**WORK INSTRUCTIONS**. Copy every line of the data in which the word "knee" occurs.

- - -

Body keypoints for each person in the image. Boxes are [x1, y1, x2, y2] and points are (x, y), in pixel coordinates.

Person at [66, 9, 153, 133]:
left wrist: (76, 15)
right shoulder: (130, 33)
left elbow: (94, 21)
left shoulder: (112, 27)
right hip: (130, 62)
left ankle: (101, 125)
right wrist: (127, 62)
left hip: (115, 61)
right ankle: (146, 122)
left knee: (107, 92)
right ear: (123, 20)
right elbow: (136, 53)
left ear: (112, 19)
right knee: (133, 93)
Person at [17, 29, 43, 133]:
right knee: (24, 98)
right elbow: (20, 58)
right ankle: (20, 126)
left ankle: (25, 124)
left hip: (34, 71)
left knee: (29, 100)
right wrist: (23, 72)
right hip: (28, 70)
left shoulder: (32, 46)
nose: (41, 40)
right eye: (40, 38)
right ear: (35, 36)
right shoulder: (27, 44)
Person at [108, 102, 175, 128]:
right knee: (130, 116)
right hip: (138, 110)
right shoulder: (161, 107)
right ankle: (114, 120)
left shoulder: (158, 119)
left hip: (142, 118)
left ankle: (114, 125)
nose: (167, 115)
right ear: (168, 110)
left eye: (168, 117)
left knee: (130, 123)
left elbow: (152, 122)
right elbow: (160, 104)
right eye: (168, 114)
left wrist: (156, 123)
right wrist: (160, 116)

- - -

**YOUR RESPONSE**.
left knee: (107, 92)
right knee: (133, 93)
right knee: (24, 98)
left knee: (29, 100)
right knee: (130, 116)
left knee: (130, 123)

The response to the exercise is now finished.